General Tax Credit Box 1
Rutte III entitles taxpayers with an income up to €20.142 a tax credit of €2.265. The credit for income above this threshold decreases with 4,682% of the taxable income above €20.142. Hence, the general tax credit might eventually decrease to nil.
Furthermore, the Dutch government started to limit the possibility to pay out the tax credit to a partner with the lower box 1-income. This limitation started in 2009. In the following 15 years, the tax credit in question decreased and will further decrease by 6,67% per year. As a result, the maximum tax credit to pay out to the partner with the lower income will be 33,33% in 2018.
2018 will welcome back the former 10% ruling for ex-partners or ex-residents when their income had increased after their departure. In 2017, tax authorities applied a lower surcharge for the period in which the partners or residents still lived together.

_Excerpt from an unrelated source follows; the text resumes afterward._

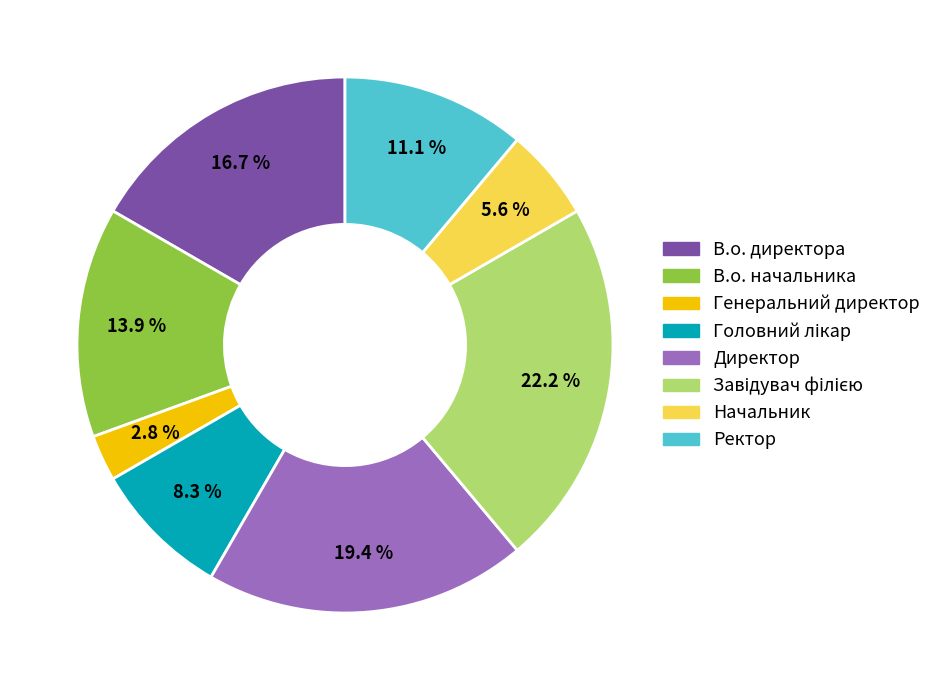

Which slice is the smallest?

Генеральний директор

By implementing the 10% ruling, the ex-partner or ex-resident has, under specific circumstances, the right to request that the increase in income may be disregarded.
Tax on Tobacco
Aiming to improve the health of the Netherlands’ population, the government raises the taxes on tobacco. This will not go into effect on January 1st, 2018, but four months later, on the 1st of April.
Tax on Mineral Oils
However, January 1st, a more severe tax on mineral oils will be the case. The tax rate will increase with an index factor of 1,008. Fuels, on the other hand, will not be subject to a rise in the tax rate. The sole exception is gasoline, which will be surcharged with €0,78 per liter.